'''
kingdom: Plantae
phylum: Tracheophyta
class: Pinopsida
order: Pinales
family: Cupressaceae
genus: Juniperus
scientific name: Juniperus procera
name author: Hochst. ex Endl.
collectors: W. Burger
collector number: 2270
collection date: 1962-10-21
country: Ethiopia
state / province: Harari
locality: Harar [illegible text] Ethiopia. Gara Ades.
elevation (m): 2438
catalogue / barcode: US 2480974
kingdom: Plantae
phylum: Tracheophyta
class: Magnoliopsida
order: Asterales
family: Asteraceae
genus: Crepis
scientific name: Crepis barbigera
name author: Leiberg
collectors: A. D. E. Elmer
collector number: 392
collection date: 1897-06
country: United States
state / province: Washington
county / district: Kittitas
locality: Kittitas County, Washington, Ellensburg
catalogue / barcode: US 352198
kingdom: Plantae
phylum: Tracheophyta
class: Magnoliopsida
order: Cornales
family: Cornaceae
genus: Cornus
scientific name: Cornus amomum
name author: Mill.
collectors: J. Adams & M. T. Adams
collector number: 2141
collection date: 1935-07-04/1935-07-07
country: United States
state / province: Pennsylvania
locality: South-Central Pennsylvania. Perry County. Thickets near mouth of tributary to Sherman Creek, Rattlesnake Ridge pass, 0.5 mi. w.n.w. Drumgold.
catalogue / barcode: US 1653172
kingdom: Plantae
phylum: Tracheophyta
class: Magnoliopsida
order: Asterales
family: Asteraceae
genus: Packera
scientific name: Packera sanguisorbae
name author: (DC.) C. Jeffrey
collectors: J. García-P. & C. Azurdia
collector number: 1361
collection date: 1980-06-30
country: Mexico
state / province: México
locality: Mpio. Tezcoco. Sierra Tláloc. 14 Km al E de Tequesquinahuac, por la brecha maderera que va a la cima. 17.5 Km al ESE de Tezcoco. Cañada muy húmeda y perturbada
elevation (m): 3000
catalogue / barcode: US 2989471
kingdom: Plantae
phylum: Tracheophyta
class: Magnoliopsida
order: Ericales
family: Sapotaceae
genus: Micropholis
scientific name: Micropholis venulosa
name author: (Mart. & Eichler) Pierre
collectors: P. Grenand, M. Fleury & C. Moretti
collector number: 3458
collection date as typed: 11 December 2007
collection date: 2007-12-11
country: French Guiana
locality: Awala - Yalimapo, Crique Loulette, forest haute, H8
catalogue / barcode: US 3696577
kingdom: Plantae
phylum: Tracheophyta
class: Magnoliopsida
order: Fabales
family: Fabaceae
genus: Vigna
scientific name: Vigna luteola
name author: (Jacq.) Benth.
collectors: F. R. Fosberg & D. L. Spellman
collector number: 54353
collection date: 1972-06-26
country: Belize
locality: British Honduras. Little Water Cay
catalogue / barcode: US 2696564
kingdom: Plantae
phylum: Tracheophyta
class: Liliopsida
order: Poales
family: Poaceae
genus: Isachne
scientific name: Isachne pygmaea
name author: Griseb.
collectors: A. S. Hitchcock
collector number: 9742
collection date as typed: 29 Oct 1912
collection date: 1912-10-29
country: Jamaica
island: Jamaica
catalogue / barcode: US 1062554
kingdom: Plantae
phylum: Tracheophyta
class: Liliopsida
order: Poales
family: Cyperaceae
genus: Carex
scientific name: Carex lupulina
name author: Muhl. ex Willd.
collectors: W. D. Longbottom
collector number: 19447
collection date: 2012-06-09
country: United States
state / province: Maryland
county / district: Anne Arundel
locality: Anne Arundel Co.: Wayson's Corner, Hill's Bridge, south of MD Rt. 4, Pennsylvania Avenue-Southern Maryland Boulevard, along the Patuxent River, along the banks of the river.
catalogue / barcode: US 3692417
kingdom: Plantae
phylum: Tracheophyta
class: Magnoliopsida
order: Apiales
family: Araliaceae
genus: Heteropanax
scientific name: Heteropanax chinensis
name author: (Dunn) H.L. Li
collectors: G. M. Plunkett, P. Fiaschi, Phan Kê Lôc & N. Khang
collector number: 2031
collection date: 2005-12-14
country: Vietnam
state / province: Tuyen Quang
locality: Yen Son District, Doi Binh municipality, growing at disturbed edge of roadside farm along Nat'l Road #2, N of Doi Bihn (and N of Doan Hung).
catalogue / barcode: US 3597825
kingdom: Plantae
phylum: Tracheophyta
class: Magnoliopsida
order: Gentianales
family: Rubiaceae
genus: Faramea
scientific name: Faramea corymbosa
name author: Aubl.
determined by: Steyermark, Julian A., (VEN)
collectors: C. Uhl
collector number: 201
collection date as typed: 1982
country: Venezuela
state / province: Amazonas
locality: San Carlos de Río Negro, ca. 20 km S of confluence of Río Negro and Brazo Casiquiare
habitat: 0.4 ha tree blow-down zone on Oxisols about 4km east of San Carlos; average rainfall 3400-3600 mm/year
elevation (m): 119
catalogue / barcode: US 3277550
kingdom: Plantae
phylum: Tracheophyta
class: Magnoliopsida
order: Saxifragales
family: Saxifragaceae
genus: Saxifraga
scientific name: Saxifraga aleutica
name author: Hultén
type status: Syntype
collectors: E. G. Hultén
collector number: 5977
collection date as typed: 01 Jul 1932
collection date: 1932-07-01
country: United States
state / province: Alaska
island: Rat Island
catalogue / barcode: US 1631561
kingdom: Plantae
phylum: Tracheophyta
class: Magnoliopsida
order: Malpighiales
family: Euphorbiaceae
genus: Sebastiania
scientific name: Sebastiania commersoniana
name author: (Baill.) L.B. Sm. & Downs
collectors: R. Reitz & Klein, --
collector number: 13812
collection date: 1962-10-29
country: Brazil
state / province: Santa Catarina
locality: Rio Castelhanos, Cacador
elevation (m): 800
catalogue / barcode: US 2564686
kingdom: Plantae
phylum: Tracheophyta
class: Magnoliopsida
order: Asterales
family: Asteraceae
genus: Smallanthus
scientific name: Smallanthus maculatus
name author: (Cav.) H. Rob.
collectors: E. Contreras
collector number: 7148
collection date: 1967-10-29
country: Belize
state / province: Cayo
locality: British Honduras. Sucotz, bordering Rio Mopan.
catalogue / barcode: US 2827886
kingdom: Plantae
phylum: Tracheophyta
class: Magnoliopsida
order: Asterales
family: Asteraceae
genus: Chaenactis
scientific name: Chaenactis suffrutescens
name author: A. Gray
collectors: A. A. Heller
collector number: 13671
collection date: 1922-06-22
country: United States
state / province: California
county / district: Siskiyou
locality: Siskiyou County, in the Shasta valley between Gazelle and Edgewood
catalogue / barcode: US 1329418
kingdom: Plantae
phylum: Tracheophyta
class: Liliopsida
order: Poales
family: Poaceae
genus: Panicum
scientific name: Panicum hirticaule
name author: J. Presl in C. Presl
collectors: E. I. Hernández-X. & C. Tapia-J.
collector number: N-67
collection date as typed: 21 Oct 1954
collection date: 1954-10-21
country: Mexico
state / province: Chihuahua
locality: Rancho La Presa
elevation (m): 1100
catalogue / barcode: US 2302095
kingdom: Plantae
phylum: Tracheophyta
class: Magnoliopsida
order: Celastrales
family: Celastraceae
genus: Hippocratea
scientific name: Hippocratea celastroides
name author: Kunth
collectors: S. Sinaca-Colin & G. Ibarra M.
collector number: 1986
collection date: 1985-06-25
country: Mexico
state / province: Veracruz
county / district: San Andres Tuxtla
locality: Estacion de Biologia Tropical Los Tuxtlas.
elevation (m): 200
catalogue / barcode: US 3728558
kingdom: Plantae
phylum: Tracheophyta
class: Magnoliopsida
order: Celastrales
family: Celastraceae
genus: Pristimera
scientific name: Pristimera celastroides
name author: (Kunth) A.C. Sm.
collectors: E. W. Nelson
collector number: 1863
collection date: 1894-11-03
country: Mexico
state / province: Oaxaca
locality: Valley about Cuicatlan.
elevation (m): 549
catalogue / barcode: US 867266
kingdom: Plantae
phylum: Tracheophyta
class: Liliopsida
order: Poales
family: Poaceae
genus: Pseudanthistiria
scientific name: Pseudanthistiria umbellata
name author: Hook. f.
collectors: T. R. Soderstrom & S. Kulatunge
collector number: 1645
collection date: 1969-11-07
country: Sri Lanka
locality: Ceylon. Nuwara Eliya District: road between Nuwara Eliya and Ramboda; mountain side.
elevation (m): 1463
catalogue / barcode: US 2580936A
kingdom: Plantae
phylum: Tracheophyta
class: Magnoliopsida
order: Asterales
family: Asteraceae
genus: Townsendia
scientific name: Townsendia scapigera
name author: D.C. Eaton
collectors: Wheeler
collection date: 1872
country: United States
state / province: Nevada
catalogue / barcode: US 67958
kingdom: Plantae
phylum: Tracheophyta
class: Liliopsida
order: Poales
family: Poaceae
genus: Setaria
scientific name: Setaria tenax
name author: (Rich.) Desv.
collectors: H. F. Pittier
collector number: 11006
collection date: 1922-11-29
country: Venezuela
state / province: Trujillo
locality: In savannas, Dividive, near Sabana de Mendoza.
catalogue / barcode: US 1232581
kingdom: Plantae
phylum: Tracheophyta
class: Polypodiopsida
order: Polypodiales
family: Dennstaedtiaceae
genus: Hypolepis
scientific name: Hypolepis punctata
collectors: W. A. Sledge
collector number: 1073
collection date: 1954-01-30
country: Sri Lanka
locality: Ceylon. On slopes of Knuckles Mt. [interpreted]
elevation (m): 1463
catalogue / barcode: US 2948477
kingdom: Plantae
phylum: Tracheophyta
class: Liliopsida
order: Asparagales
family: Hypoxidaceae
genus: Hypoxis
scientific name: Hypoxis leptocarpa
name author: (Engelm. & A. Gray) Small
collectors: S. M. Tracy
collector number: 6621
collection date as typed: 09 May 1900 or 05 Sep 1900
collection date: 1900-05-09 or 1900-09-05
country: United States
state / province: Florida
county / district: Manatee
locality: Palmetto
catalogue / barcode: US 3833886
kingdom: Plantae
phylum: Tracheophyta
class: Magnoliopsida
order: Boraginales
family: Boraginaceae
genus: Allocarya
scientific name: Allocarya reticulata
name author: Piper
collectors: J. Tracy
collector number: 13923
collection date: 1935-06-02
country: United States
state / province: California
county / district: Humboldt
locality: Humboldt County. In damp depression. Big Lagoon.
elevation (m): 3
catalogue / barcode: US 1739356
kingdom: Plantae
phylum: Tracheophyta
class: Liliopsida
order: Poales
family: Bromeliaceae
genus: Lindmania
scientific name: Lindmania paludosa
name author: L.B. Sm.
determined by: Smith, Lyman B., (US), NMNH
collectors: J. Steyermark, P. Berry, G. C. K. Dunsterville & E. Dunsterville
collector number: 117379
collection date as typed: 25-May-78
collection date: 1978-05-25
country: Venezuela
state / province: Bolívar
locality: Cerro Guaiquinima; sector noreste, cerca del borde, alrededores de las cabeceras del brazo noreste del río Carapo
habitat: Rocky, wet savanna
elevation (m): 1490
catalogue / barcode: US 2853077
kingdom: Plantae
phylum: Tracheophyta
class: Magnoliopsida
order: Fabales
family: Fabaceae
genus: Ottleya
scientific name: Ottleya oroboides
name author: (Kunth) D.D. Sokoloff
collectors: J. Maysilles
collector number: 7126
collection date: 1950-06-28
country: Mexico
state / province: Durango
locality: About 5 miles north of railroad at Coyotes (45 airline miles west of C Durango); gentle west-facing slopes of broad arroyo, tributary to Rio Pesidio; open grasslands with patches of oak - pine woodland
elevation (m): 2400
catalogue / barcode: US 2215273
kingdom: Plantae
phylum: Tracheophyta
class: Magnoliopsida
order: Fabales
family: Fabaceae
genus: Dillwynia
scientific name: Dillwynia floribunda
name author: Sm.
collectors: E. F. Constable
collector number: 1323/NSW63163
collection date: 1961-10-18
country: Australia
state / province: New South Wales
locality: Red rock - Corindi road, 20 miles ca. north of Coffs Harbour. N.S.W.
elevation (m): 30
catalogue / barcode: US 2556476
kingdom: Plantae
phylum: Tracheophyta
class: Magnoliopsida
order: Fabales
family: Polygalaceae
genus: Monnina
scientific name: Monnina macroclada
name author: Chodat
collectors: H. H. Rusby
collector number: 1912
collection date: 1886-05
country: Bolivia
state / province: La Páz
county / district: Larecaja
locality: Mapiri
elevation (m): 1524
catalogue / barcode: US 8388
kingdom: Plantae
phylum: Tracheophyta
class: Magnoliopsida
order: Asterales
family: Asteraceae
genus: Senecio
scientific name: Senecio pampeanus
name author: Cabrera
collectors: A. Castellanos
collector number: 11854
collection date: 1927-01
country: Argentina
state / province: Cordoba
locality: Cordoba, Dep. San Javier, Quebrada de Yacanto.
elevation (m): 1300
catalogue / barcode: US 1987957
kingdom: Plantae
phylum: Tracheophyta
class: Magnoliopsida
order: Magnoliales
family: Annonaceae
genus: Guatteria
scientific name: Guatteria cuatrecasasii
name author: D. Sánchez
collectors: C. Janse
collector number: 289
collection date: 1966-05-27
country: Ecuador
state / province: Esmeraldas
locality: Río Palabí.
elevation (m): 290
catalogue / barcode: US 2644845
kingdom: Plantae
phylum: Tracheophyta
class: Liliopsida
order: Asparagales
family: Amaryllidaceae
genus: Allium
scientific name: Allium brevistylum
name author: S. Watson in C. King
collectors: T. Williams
'''
Rewrite the material from the line containing "name author: (Kunth) A.C. Sm." through the line containing "collectors: Wheeler", substituting "altitude (m)" for every "elevation (m)" and leaving everything else unchanged.

name author: (Kunth) A.C. Sm.
collectors: E. W. Nelson
collector number: 1863
collection date: 1894-11-03
country: Mexico
state / province: Oaxaca
locality: Valley about Cuicatlan.
altitude (m): 549
catalogue / barcode: US 867266
kingdom: Plantae
phylum: Tracheophyta
class: Liliopsida
order: Poales
family: Poaceae
genus: Pseudanthistiria
scientific name: Pseudanthistiria umbellata
name author: Hook. f.
collectors: T. R. Soderstrom & S. Kulatunge
collector number: 1645
collection date: 1969-11-07
country: Sri Lanka
locality: Ceylon. Nuwara Eliya District: road between Nuwara Eliya and Ramboda; mountain side.
altitude (m): 1463
catalogue / barcode: US 2580936A
kingdom: Plantae
phylum: Tracheophyta
class: Magnoliopsida
order: Asterales
family: Asteraceae
genus: Townsendia
scientific name: Townsendia scapigera
name author: D.C. Eaton
collectors: Wheeler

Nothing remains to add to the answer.